Most the articles I've found on the topic are cynical, not seeing that churches could be banding together to compete with greedy private sector ISPs. 

http://www.minyanville.com/mvpremium/2011/05/03/how-the-internet-is...  (cynical)

We have this cultural bias keeping us thinking of religion and engineering as separate compartments. Is that an Anglo thing?  A legacy of the old science versus religion wars?

I imagine a Quaker meetinghouse with rack space in the basement (yes I know that sounds grim).

I'm just talking about hosting listservs and databases and such, on behalf of the many committees, programs and even schools.  Renters could share the cyberspace with us.

Where religion meets IT:  https://twitter.com/ibmwatson/status/477524890212646912

Hi All

various reflections, some more holy than others.

--One way SOME places might interact with the world of telecomm is just to excuse me pimp the rooftop for cell towers. I tend to think it's nicer if that comes with WIFI for the congregation and the neighborhood too. And revenue is never the only consideration, but a revenue stream sometimes enables other missions.

**Supplied data:**

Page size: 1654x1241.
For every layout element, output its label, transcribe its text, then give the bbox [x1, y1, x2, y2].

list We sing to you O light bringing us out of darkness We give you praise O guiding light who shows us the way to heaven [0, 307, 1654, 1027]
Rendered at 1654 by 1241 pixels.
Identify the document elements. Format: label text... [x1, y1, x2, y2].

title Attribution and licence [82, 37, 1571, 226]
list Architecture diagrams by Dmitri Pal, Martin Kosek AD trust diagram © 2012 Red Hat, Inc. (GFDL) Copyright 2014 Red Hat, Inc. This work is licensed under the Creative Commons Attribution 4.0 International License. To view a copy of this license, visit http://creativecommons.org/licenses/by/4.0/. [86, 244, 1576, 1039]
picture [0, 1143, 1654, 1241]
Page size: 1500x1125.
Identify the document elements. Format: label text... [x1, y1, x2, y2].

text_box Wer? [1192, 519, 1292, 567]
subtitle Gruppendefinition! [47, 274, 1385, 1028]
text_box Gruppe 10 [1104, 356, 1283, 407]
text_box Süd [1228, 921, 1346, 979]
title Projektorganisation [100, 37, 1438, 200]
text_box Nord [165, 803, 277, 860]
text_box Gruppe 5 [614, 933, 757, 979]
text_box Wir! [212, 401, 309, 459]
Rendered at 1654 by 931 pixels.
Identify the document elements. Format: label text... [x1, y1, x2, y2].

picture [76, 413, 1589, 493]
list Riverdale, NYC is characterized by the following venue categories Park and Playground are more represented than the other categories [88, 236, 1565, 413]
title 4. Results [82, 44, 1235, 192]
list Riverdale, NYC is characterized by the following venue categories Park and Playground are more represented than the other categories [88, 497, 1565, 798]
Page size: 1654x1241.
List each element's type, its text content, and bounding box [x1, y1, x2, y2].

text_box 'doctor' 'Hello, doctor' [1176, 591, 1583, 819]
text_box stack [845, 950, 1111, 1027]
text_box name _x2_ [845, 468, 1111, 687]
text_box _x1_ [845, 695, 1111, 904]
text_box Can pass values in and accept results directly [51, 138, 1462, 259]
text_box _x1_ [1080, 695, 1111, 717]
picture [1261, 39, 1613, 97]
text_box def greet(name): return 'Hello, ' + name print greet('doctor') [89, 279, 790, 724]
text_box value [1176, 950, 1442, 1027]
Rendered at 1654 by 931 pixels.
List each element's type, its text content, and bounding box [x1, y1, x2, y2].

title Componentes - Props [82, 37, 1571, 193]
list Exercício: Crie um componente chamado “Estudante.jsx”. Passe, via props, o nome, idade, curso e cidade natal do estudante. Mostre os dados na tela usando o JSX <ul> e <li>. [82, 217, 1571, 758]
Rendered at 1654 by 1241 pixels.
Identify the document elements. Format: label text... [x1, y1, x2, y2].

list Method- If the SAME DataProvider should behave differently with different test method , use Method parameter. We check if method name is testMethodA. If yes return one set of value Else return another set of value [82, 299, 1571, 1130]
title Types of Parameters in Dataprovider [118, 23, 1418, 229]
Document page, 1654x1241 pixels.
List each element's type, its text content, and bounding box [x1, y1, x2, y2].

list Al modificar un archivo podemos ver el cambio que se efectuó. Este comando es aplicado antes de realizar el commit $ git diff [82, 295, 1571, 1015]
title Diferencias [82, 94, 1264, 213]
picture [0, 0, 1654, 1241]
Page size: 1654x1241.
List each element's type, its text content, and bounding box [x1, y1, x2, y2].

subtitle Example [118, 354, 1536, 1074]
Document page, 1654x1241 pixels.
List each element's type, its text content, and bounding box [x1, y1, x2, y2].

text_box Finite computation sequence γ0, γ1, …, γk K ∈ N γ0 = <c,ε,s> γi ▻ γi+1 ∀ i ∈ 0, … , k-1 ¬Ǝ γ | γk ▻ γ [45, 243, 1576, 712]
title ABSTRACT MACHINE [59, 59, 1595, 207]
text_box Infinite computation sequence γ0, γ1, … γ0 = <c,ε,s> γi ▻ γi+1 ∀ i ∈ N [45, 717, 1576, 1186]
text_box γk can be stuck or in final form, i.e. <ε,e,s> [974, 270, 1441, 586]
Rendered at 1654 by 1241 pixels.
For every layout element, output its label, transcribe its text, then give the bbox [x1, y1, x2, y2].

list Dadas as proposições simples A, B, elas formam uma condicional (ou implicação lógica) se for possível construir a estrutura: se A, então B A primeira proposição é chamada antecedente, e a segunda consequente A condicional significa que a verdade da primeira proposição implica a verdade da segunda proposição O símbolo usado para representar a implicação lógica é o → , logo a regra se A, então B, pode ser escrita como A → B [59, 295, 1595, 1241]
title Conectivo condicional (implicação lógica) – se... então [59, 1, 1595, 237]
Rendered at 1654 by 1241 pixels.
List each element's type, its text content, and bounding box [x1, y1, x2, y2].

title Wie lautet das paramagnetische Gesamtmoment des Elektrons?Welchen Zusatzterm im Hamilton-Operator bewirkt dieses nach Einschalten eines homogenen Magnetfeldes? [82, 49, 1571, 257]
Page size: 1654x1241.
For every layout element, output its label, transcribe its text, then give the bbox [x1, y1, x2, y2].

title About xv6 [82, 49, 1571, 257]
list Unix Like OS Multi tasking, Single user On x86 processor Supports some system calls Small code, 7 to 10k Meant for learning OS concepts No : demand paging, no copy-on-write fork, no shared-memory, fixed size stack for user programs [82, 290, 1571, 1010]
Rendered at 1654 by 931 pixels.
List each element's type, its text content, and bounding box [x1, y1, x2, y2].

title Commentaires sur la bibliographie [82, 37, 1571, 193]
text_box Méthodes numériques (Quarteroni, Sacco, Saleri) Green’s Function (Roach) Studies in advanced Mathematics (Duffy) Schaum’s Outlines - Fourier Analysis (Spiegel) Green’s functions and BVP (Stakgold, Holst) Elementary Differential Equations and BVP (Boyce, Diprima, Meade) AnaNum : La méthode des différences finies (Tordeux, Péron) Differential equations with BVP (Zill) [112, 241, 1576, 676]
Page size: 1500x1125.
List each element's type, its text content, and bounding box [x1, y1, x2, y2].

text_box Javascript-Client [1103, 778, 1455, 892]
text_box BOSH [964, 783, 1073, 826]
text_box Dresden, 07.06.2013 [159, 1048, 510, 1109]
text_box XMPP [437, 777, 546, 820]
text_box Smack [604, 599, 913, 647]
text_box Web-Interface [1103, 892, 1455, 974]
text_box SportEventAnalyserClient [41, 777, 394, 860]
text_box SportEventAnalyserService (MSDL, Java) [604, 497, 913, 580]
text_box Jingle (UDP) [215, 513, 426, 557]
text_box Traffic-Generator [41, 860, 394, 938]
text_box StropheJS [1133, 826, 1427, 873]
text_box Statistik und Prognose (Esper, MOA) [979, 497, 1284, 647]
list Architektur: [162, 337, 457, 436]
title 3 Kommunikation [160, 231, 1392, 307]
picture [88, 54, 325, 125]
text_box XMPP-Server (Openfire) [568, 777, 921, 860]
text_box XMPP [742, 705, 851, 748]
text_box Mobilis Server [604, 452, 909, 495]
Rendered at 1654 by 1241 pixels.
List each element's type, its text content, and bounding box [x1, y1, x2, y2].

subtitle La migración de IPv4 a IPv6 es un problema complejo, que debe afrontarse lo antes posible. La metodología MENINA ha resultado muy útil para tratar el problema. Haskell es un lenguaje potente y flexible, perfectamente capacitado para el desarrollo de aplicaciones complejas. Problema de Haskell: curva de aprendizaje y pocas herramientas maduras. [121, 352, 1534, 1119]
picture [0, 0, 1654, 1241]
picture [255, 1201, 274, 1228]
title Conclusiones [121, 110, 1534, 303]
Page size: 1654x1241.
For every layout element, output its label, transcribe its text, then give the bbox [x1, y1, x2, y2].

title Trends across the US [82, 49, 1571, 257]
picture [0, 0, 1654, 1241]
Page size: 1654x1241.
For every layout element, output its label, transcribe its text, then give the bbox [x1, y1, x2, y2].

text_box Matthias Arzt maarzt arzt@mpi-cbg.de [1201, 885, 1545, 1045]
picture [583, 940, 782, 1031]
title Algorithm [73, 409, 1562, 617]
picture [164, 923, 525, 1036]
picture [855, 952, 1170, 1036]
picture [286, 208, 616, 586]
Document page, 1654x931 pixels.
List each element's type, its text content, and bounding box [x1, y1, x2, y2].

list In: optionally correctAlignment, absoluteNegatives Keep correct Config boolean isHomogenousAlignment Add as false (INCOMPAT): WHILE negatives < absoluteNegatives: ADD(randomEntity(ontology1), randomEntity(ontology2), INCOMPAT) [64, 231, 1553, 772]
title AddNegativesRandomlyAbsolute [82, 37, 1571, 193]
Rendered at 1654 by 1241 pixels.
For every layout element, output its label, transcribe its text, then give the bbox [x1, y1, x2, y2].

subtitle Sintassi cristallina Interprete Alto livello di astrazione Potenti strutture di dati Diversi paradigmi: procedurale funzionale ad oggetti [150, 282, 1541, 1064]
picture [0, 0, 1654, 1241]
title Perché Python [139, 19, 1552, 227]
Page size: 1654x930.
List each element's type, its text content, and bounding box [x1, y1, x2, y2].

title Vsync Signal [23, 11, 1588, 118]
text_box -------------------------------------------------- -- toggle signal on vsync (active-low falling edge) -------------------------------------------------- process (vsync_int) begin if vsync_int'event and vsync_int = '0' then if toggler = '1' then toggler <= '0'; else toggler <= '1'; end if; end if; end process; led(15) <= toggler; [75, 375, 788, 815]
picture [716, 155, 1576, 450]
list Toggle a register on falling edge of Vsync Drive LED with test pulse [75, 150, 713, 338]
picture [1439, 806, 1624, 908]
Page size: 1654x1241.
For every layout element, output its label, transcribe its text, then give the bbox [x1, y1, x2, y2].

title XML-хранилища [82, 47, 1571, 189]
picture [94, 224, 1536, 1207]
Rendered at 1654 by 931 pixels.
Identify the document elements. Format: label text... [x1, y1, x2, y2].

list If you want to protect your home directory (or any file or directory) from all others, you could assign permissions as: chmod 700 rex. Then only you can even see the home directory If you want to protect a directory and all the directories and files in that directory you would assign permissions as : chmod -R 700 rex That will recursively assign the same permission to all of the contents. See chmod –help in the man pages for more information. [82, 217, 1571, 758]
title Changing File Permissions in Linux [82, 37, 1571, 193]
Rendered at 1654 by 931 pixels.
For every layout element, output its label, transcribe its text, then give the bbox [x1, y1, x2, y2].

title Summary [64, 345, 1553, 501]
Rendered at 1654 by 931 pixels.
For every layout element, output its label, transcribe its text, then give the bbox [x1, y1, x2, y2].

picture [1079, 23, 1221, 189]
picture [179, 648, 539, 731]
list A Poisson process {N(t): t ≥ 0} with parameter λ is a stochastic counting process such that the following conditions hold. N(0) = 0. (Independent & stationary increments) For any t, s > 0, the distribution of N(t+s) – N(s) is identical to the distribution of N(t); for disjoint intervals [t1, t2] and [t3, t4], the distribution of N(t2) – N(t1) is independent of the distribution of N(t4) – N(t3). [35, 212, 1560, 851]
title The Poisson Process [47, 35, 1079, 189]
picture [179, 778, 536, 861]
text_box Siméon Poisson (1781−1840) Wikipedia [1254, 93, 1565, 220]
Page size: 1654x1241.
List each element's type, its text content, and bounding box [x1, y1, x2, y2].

**Task requirements:**
[1] Translate this sentence from the text on churches and internet service into Spanish: "We have this cultural bias keeping us thinking of religion and engineering as separate compartments."
[2] Reproduce the passage of the text on churches and internet service from "I'm just talking" up to and including "enables other missions.".

**Answers:**
[1] Tenemos este sesgo cultural que nos mantiene pensando en la religión y la ingeniería como compartimentos separados.

[2]
I'm just talking about hosting listservs and databases and such, on behalf of the many committees, programs and even schools.  Renters could share the cyberspace with us.

Where religion meets IT:  https://twitter.com/ibmwatson/status/477524890212646912

Hi All

various reflections, some more holy than others.

--One way SOME places might interact with the world of telecomm is just to excuse me pimp the rooftop for cell towers. I tend to think it's nicer if that comes with WIFI for the congregation and the neighborhood too. And revenue is never the only consideration, but a revenue stream sometimes enables other missions.